Somehow I used to think that the cult of Joan of Arc was limited to northern France and was of little interest to the southern half of the country. After all, she lived and died in the North, and during her lifetime some parts of the South didn’t even belong to France.
I hadn’t noticed that just about every city in southern France has a street, square, statue or monument named after Jeanne d’Arc (1412-1431).
Bordeaux, for its part, has an Avenue Jeanne d’Arc and — some distance away — this monument to her, riding a horse and holding a flag.
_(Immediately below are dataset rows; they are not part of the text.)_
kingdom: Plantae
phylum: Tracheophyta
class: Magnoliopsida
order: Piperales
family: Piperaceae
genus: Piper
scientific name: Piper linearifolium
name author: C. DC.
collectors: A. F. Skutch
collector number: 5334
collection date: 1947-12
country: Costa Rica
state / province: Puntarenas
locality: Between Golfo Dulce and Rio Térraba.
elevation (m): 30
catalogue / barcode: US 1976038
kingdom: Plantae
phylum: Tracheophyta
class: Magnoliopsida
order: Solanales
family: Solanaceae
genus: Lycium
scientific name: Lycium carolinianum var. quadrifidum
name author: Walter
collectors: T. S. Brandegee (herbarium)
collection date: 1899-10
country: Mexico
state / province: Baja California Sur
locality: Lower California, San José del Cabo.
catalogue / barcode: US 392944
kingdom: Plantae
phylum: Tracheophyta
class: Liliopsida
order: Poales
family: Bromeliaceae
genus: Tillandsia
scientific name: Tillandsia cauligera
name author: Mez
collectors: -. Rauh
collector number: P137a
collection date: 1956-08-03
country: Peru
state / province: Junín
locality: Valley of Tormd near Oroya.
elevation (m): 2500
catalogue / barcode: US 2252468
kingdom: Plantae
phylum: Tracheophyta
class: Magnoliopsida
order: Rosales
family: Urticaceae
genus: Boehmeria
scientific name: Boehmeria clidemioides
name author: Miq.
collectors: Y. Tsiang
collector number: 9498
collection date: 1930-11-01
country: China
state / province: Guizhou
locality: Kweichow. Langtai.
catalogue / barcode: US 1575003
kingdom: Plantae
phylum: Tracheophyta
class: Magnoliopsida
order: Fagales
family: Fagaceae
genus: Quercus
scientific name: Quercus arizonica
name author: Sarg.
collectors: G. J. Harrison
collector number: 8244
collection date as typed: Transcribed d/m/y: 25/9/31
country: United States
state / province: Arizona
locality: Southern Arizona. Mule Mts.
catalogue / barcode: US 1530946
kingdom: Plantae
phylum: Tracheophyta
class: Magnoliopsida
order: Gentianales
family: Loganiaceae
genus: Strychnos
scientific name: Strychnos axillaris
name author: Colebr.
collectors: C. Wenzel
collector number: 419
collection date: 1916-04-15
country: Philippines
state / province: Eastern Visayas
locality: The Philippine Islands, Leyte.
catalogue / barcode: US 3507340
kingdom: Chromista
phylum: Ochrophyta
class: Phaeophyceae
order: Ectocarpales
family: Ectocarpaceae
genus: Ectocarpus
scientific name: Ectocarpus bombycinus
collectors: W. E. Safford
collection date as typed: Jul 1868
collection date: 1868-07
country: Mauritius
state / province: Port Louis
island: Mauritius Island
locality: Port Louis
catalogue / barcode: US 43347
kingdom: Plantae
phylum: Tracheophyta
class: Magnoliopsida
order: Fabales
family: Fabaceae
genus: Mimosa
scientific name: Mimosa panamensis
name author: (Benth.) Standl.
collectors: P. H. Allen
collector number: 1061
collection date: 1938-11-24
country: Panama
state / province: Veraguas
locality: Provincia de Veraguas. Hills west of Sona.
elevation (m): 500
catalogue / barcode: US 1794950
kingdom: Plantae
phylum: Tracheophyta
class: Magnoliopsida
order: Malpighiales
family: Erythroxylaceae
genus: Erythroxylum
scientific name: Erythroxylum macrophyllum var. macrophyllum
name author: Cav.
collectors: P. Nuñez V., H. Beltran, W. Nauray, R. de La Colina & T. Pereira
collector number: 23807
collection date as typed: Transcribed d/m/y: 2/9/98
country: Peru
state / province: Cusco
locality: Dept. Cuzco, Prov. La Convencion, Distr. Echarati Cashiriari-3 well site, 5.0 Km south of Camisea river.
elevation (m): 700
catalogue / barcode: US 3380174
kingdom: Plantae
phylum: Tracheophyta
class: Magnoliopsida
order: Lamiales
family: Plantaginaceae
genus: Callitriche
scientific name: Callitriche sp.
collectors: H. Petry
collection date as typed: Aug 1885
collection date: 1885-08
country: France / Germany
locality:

I have since learned — from a website page entitled De Jeanne d’Arc à Jeanne d’Oc — that there was recently a colloquium and now a book called Jeanne d’Arc entre la terre et le ciel du Midi (Joan of Arc between the earth and the sky of the South), asking if there is a mythology of Joan of Arc which is specific to the South of France. (“Jeanne d’Oc” was a name they made up for this occasion, meaning “Joan of the South”.)
They point out that some of the most famous and emblematic representations of Joan of Arc were made by artists from the South of France, such as Ingres and Bourdelle, both of whom were born in Montauban.
The inscription on the base of the statue reads: “Bordeaux to Joan of Arc, National Heroine”.
Recently I have been learning a bit more about Joan of Arc for two reasons, first because I finally got around to reading the play Saint Joan by Bernard Shaw, which is something I had been meaning to do for decades, and second because of the dramatic oratorio Jeanne d’Arc au bûcher (Joan of Arc at the Stake) by Arthur Honegger (1892-1955), which I saw several times in a staged production at the Frankfurt Opera in 2017.
Joan is a prime example of the thin line between heresy and sainthood. She had her own very personal religious experience, with voices that spoke directly to her and not through the mouth of a priest. In 1431 she was convicted of heresy and burned at the stake, but twenty-five years later an inquisitorial court pronounced her innocent and declared her a martyr. She was finally canonized as a saint in 1920, three-and-a-half years before the premiere of Bernard Shaw’s play about her.
My photos in this post are from 2014. I revised the text in 2019.